Andreas left for Tennessee yesterday morning at the crack of dawn. I always hate when he goes away on business trips but for some reason, the crack of dawn goodbyes are the hardest. We’re all warm and cozy, and then it’s beep beep and tired sighs and quick kisses goodbye and before I know it, the sheets on his side are cold and I’ve got that heaviness that settles into your chest sometimes. You know the one I mean? When your person leaves?

Anyways, I guess part of it comes from the fact that I don’t really like being all alone for too long. I mean I can appreciate having the place to myself for a few hours just like anyone else. I love those couple of hours before Andreas gets home from work where I can just unwind by myself. Or sneaking out of bed on Sunday mornings to quietly drink coffee and read blogs in the sunshine.

But I also relish the moment I hear his footstep on the stair in the evening or making him a cup of coffee when he finally wakes up on those lazy Sunday mornings. Plus I just like having him here, it’s not really home without him.
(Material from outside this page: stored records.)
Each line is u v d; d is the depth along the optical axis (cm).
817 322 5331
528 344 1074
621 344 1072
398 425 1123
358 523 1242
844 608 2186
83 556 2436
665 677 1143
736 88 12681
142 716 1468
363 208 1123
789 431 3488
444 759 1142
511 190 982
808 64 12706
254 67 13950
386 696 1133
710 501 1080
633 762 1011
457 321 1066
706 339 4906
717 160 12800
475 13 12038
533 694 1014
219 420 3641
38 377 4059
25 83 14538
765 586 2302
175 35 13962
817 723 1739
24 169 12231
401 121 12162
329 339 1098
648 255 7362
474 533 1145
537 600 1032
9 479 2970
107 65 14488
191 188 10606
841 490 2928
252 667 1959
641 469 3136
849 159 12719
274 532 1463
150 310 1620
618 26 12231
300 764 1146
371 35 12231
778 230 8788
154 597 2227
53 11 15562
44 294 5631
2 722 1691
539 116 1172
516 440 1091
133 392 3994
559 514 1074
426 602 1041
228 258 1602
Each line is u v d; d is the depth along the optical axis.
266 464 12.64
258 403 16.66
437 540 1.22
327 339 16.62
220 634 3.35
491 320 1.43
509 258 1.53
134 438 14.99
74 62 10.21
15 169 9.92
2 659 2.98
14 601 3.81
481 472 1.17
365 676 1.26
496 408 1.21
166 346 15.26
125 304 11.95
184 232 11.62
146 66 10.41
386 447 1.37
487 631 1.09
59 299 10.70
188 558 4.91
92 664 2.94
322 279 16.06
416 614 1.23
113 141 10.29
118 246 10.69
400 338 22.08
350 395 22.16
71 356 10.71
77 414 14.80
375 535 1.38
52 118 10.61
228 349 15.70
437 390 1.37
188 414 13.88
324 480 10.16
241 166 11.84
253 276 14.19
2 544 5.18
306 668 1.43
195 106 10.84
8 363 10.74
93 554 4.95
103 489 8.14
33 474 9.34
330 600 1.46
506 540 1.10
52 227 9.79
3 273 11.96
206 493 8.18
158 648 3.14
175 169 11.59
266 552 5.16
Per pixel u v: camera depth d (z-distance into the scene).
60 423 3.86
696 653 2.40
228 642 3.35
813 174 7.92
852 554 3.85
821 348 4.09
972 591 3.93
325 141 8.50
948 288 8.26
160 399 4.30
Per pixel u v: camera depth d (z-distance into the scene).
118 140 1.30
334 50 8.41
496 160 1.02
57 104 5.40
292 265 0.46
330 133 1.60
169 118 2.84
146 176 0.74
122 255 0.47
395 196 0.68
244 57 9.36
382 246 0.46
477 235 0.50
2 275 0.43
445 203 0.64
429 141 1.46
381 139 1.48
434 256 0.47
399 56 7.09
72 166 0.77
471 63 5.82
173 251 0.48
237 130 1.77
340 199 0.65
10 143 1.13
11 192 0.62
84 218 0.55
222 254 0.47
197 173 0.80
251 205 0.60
And of course on the one night when he’s not here and I have the TV all to myself, there is absolutely nothing on that I really want to watch. And on top of that, I gave myself one of the worst kitchen-related injuries I’ve ever had last night. I’m talking slicing right through my FINGERNAIL. You know, when you cook as much as I do, you get used to the little knicks and burns earned in the kitchen. They’re kind of like little tiny badges of honor. And you basically expect that one day, you’ll be in for a pretty bad one.

But in my book, slicing through my finger + being home alone = among my worst nightmares. Not to mention my extreme fear of blood and injuries of any kind. So when, while slicing peppers for a supposedly delicious Bulgarian pepper casserole, I cut into my finger and the blood instantly welled up and I knew I was all alone, well, it was a low moment indeed.

So what did I do? Call Andreas and pout of course. Oh yeah, and somehow I managed to quickly grab a paper towel, apply pressure and sit down to slow my blood flow. Instincts, I suppose. Eventually the bleeding stopped and I decided to continue cooking, but as soon as I began chopping a tiny pindrop of red welled up in the middle of my nail and that’s when I knew it was time. I called it a night and had cereal instead.

I guess that’s one good thing about being home alone. You can scratch dinner plans in favor of cereal at the last minute. Because the only mouth you have to feed? Is your own.

2 Comments

  1. Ouch! I’m cringing just thinking about slicing a finger. Glad it didn’t need stitches!

  2. Roxanne says:

    oooh shellbean! you and your poor finger!